# start of Extracted entries

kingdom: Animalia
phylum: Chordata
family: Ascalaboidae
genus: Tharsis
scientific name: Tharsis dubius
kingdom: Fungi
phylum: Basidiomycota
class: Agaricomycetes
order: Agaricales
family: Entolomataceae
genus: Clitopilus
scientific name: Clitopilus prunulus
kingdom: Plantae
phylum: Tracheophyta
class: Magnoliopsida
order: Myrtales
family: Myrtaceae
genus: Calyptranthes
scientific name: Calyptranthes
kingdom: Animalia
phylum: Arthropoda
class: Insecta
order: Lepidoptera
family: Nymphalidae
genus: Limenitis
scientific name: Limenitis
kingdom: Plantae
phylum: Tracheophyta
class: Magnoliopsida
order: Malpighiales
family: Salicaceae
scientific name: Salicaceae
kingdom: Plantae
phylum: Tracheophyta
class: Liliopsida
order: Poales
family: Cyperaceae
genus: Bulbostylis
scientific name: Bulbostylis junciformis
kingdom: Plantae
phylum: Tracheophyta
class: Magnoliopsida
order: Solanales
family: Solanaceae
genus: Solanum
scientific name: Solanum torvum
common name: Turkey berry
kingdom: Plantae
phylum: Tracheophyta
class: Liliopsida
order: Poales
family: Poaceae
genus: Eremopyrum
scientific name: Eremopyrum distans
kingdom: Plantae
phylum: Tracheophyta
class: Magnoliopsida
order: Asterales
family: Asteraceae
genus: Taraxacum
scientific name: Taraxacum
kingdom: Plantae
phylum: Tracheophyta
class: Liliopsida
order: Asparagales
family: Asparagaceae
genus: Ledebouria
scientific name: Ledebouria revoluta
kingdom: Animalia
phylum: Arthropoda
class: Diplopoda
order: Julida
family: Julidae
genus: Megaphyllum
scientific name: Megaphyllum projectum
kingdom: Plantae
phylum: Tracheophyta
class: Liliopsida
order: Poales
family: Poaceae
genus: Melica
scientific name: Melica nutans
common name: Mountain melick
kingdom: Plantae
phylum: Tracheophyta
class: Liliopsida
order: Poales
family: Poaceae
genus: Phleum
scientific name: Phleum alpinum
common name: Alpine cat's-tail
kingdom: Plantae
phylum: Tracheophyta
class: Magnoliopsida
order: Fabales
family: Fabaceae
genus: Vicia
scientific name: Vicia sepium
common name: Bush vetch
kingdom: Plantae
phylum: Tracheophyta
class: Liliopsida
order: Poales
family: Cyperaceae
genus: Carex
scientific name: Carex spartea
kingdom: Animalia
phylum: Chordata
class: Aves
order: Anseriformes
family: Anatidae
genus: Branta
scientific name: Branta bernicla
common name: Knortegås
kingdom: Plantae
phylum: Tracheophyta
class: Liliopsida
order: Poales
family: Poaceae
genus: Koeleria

# end of Extracted entries

Reproduce the lines starting with the line that contains "genus: Megaphyllum" and going on through the line that contains "genus: Phleum", substituting "division" for "phylum" and leaving everything else unchanged. Give only those lines.

genus: Megaphyllum
scientific name: Megaphyllum projectum
kingdom: Plantae
division: Tracheophyta
class: Liliopsida
order: Poales
family: Poaceae
genus: Melica
scientific name: Melica nutans
common name: Mountain melick
kingdom: Plantae
division: Tracheophyta
class: Liliopsida
order: Poales
family: Poaceae
genus: Phleum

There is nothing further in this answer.